Source material>
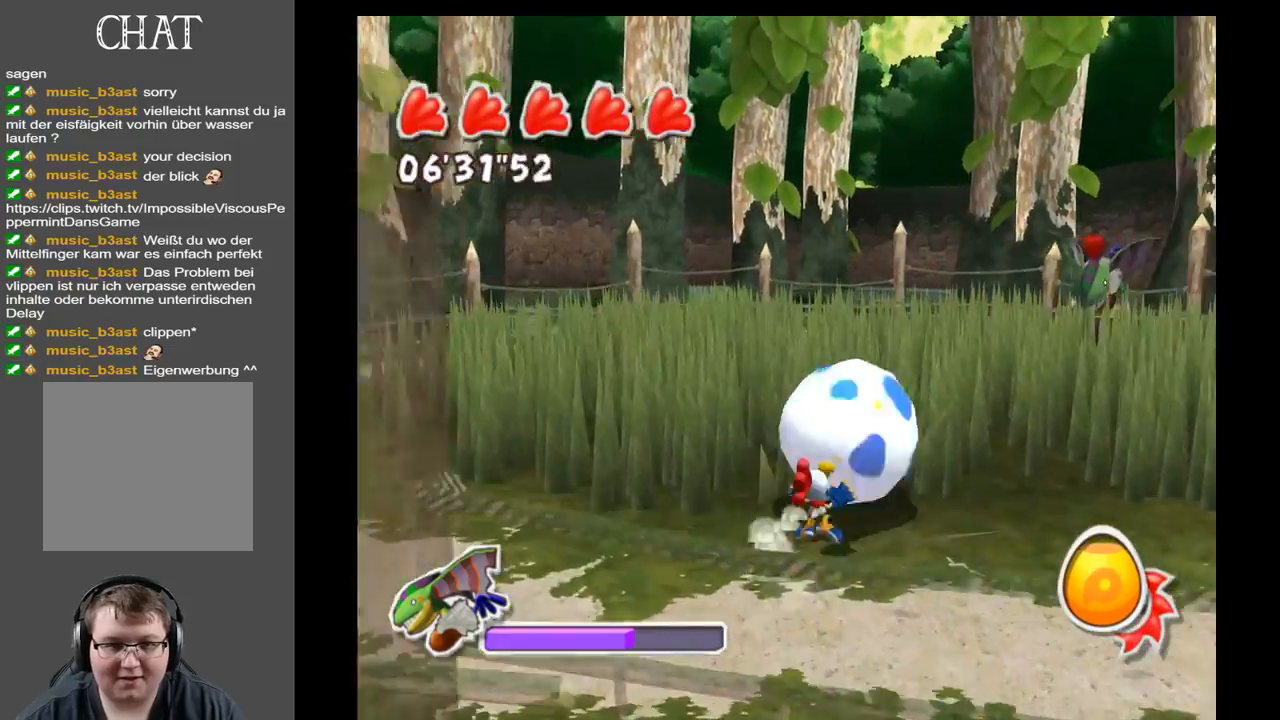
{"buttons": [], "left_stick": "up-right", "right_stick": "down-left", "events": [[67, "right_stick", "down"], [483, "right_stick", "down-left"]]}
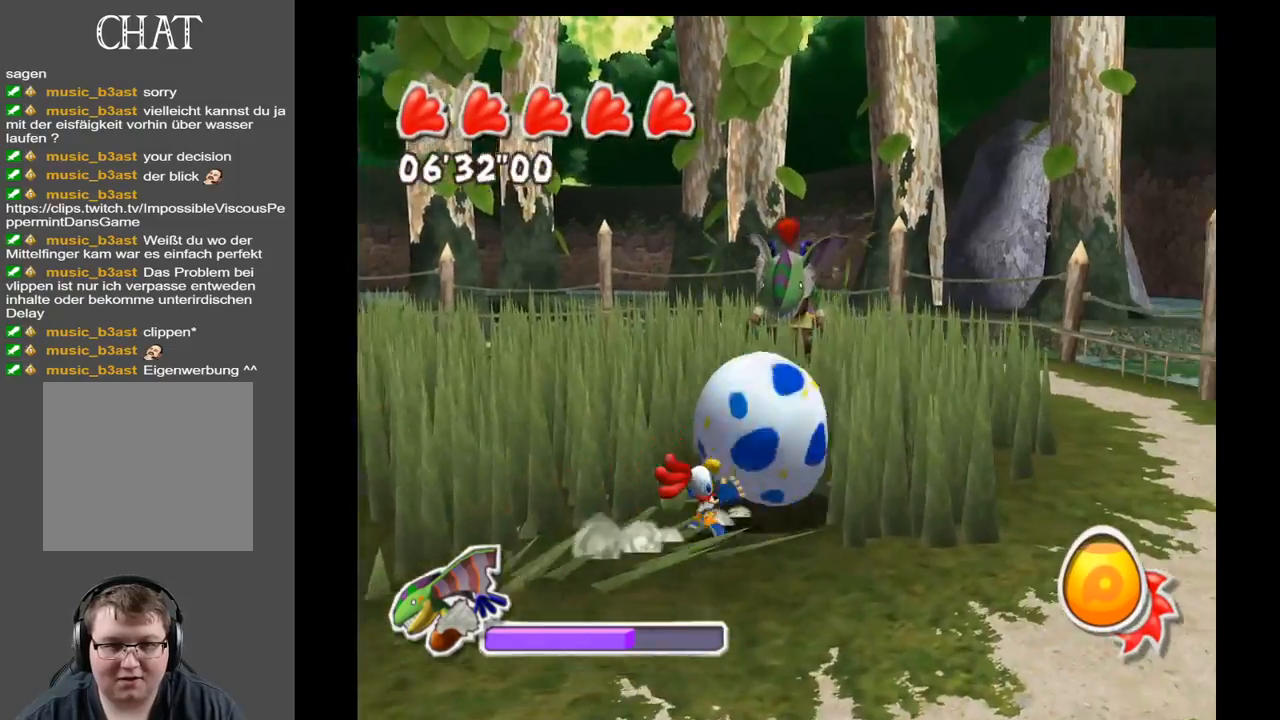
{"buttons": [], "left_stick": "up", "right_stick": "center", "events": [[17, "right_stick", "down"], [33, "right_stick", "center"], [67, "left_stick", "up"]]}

* * *

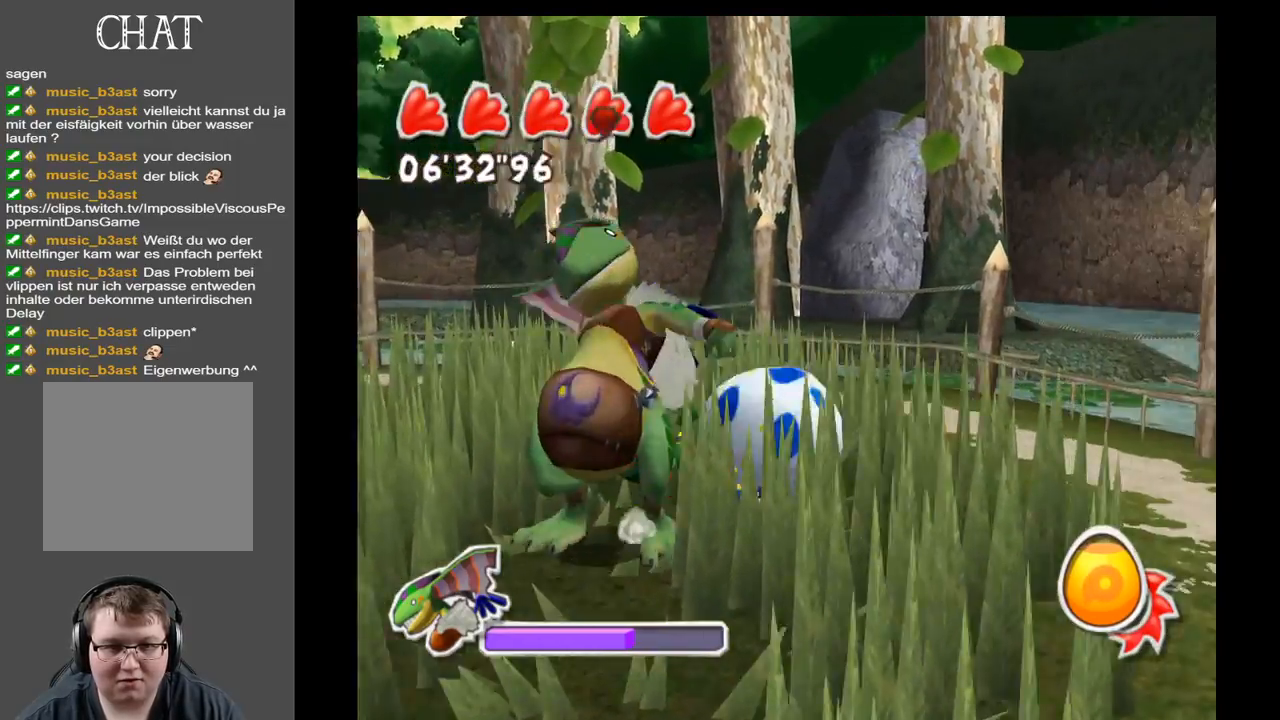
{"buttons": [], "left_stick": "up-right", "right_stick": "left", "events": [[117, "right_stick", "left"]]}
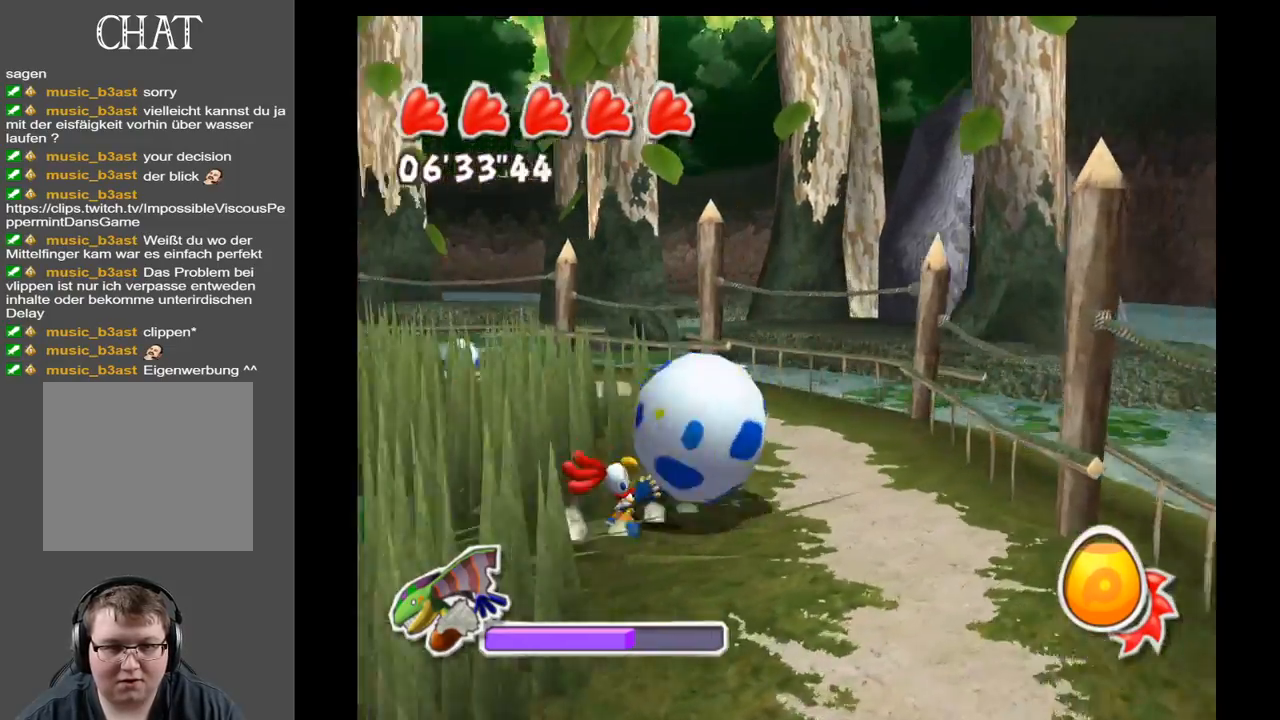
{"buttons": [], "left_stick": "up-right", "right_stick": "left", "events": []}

What is needed> Copy the lines of the entries above that mention "down".

Result>
{"buttons": [], "left_stick": "up-right", "right_stick": "down-left", "events": [[67, "right_stick", "down"], [483, "right_stick", "down-left"]]}
{"buttons": [], "left_stick": "up", "right_stick": "center", "events": [[17, "right_stick", "down"], [33, "right_stick", "center"], [67, "left_stick", "up"]]}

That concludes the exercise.